You could have been called
the Gershwin of Grimethorpe,
the Hughes of Hoyland,
the Longfellow of Lundwood;
“The Bard of Barnsley”
kills stone dead creativity
but buys life membership to
the Luddite coal mining club.

“The Bard of Barnsley”
good grief! Tell me you don’t cry yourself to sleep,
just because it rhymes
it’s still a mill-stone
you don’t have to keep.

Did all the metaphors
and similes have the day off
when they labelled you with this
alliterate crime?

Drop the house brick
that is holding you back
and let the real
Ian McMillan shine.

Your John Smiths must
be watered twice over
with your torrid, torrential tears;
it is more than a shame
to be told to wear one hat;
it is the sum of all
a true poets fears.

My heart goes out to you
fellow thinker, dreamer, friend?
for the love of Philip Larkin
bring this monstrous madness
to and end.

Your none paper poetry
evokes honest, heart-felt pride
but your home-grown town
wouldn’t recognise your talent
even if you turned up
with thirteen free pork pies.

© Copyright D. Archer October 2011

Ian McMillan is a performance poet extra-ordinaire from my home town of Barnsley, South Yorkshire in England, Gods Country, Earth. yet in my opinion he is far more than his jolly colloquial accent and persona.

He presents a Radio programme called The Verb on BBC Radio 3 and if it were not for him I would not have experienced new emerging poetic talents as well as hearing timeless classics. He is to my love of Poetry what John Peel was to my musical education.

The village names will mean little to far flung readers but to us proud Yorkshire folk they are words that conjure a thousand lines instantly.

His passion for poetry knows no bounds a bit like mine except mine is for Guinness.

A Challenge to The Bard of Barnsley

To be The Bard of Barnsley
is an insult from me to thee,
to talk like Graham Chapman
in that sketch by Monty Python
is to pander to their proletariat needs;
layabouts loathe language
and it’s your job as Bard of Barnsley
to vex them in their habit.

Wean them off The Sunday Sport
lead them to the library
I challenge you
Bard of Barnsley
to make one Luddite
fall in love with Keats.

Ian McMillan is “The Bard of Barnsley” personally I think he called this because it rhymes.

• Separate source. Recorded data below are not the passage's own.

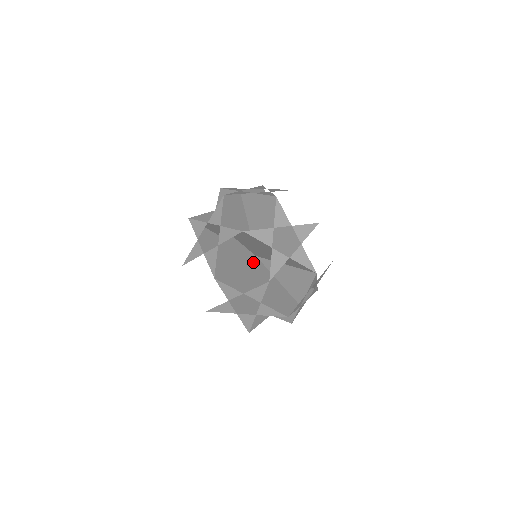
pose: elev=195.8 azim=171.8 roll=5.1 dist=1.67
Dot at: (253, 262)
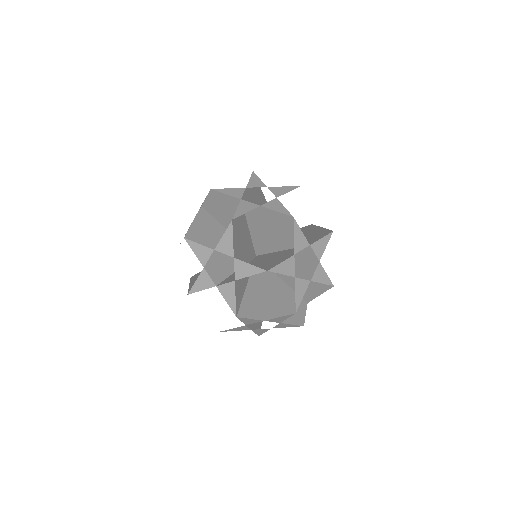
Dot at: occluded
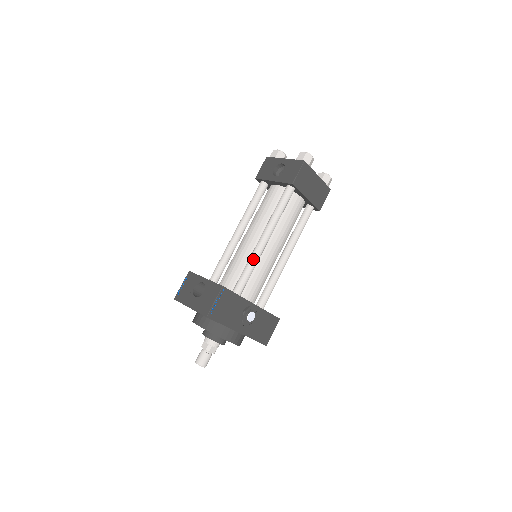
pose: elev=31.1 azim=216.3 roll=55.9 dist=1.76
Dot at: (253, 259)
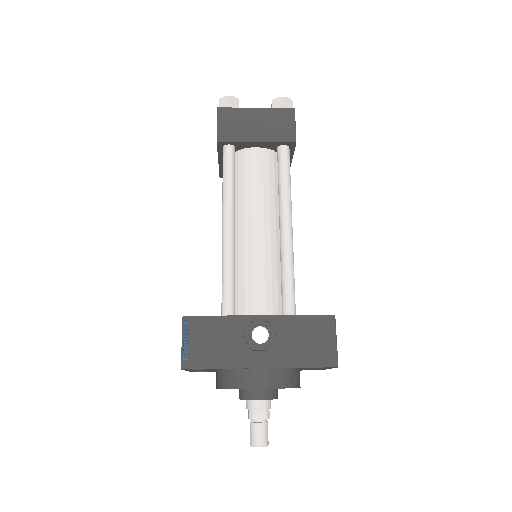
Dot at: (223, 259)
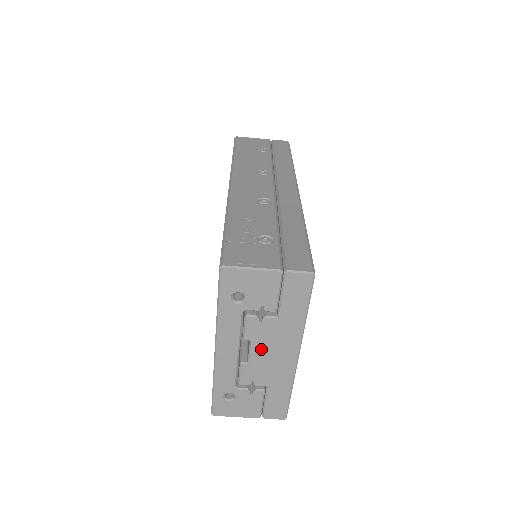
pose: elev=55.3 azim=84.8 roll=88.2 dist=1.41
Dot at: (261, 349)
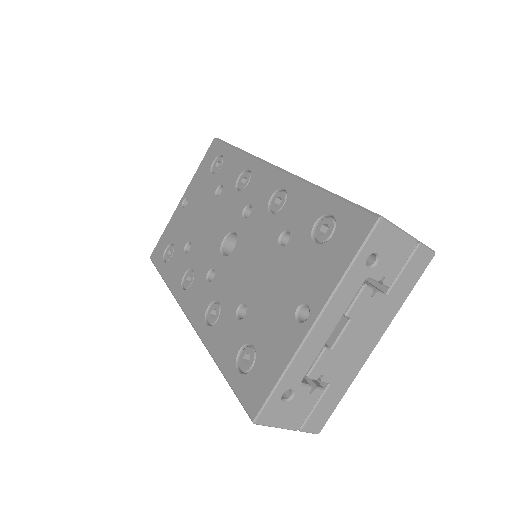
Dot at: (353, 332)
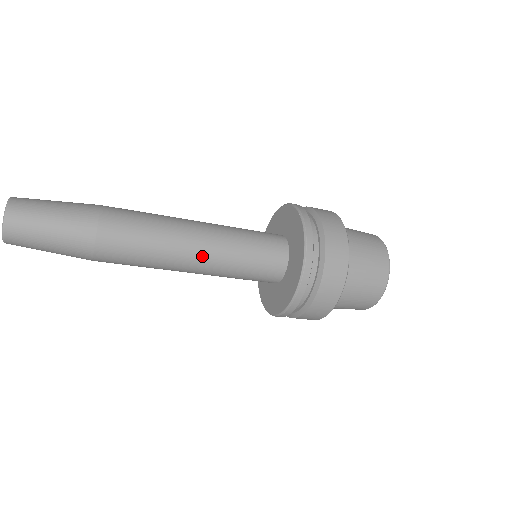
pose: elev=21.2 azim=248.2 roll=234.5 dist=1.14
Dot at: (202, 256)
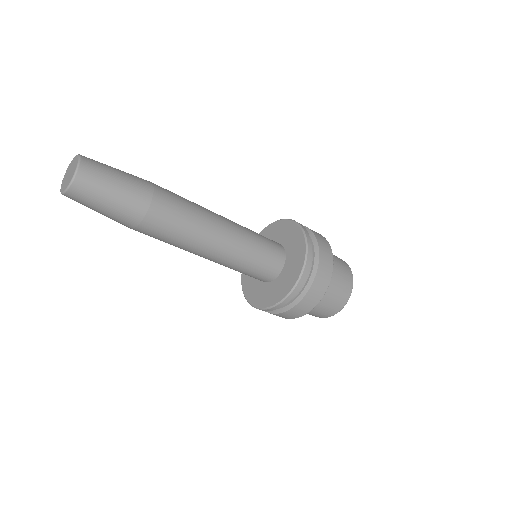
Dot at: (228, 223)
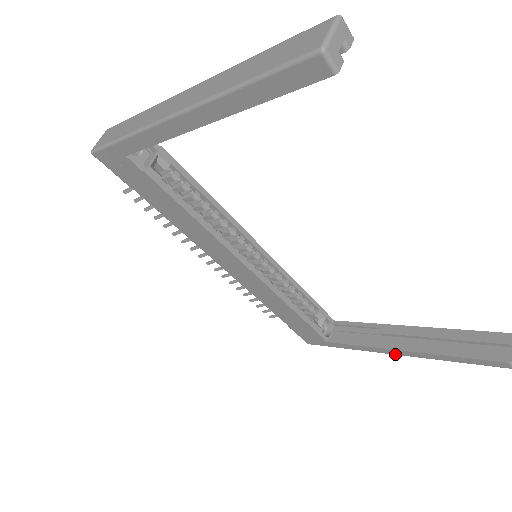
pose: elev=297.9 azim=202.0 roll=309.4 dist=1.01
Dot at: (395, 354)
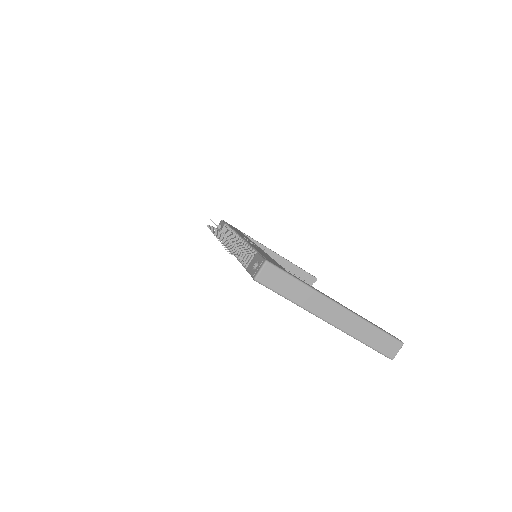
Dot at: occluded
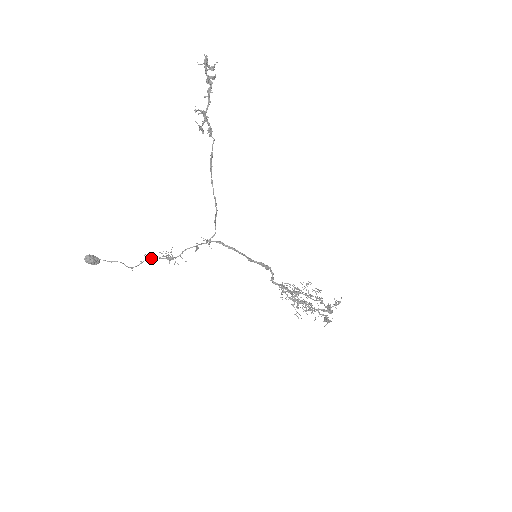
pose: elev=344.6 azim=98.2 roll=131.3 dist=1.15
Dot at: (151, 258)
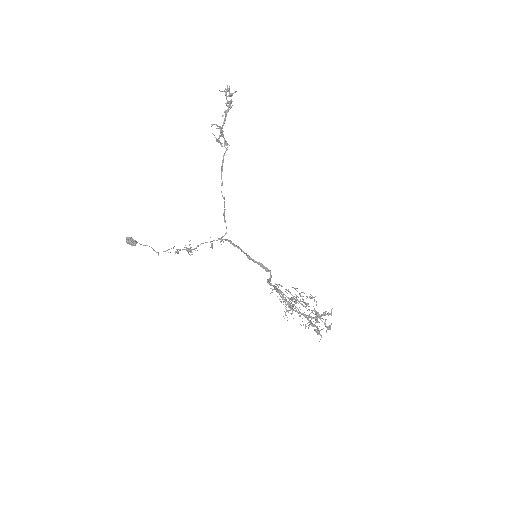
Dot at: occluded
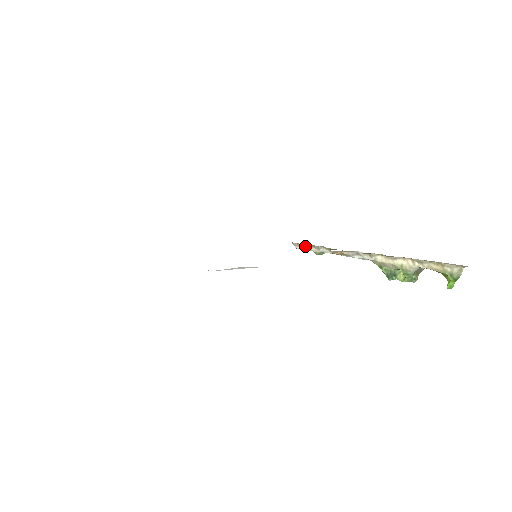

They could have called him the Chaucer of Cudworth or the Keats of Kendray, or The Hughes of Hoyland. The people bestowed upon him one of the most limiting titles ever created. He must be crying on the inside as his poems are far more challenging than mine.

I want to be remembered as “The Plath of Wath” which is another small village on the outskirts of Barnsley.

I await the lawsuit that is sure to follow this post.